8 Best practices for large data with Apache Streaming and MRJob
This chapter covers
- Using JSON to transfer complex data structures between Apache Streaming steps
- Writing mrjob scripts to interact with Hadoop without Apache Streaming
- Thinking about mapper and reducer as key-value consumers and producers
- Analyzing web traffic logs and tennis match logs with Apache Hadoop
In chapter 7, we learned about two distributed frameworks for processing large datasets: Hadoop and Spark. In this chapter, we’ll dive deep into Hadoop—the Java-based large dataset processing framework. As we touched on last chapter, Hadoop has a lot of benefits.
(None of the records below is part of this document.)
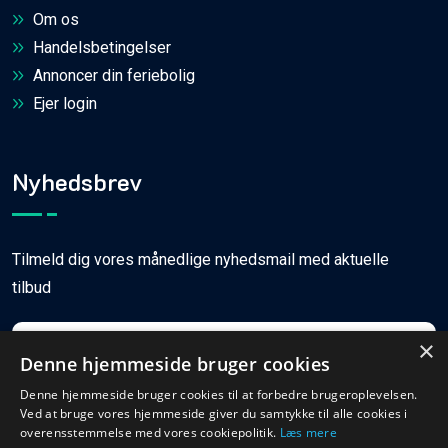
Om os
Handelsbetingelser
Annoncer din feriebolig
Ejer login
Nyhedsbrev
Tilmeld dig vores månedlige nyhedsmail med aktuelle
tilbud
×
Denne hjemmeside bruger cookies
Denne hjemmeside bruger cookies til at forbedre brugeroplevelsen.
Ved at bruge vores hjemmeside giver du samtykke til alle cookies i
Tilmeld
overensstemmelse med vores cookiepolitik.
Læs mere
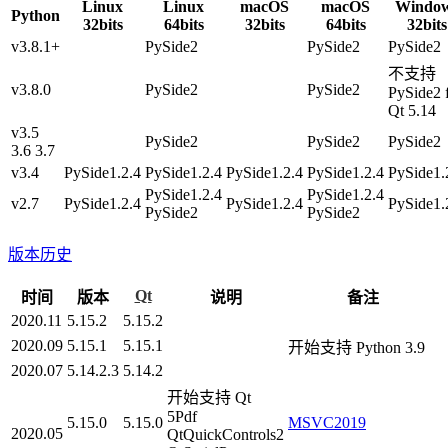
Linux
Linux
macOS
macOS
Windo
Python
32bits
64bits
32bits
64bits
32bits
v3.8.1+
PySide2
PySide2
PySide2
不支持
v3.8.0
PySide2
PySide2
PySide2 
Qt 5.14
v3.5
PySide2
PySide2
PySide2
3.6 3.7
v3.4
PySide1.2.4
PySide1.2.4
PySide1.2.4
PySide1.2.4
PySide1.
PySide1.2.4
PySide1.2.4
v2.7
PySide1.2.4
PySide1.2.4
PySide1.
PySide2
PySide2
版本历史
Qt
时间
版本
说明
备注
2020.11
5.15.2
5.15.2
2020.09
5.15.1
5.15.1
开始支持 Python 3.9
2020.07
5.14.2.3
5.14.2
开始支持 Qt
5Pdf
5.15.0
5.15.0
MSVC2019
2020.05
QtQuickControls2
- We can use Hadoop to process lots of data fast—distributed parallelization
- We can use Hadoop to process data that’s important—low data loss
- We can use Hadoop to process absolutely enormous amounts of data—petabyte scale
Unfortunately, in the last chapter we also saw some drawbacks to working with Hadoop:
- To use Hadoop with Python we need to use the Hadoop Streaming utility
- We need to repeatedly read in strings from stdin
- The error messages for Java are not super helpful
In this chapter, we’ll look at how we can deal with those issues by working through two scenarios. In the first scenario, we’ll analyze the skill of tennis players over time and find the most talented players in the sport. In the second scenario, we’ll analyze web traffic to find out when our visitors come to our website the most and which pages are causing problems for our users.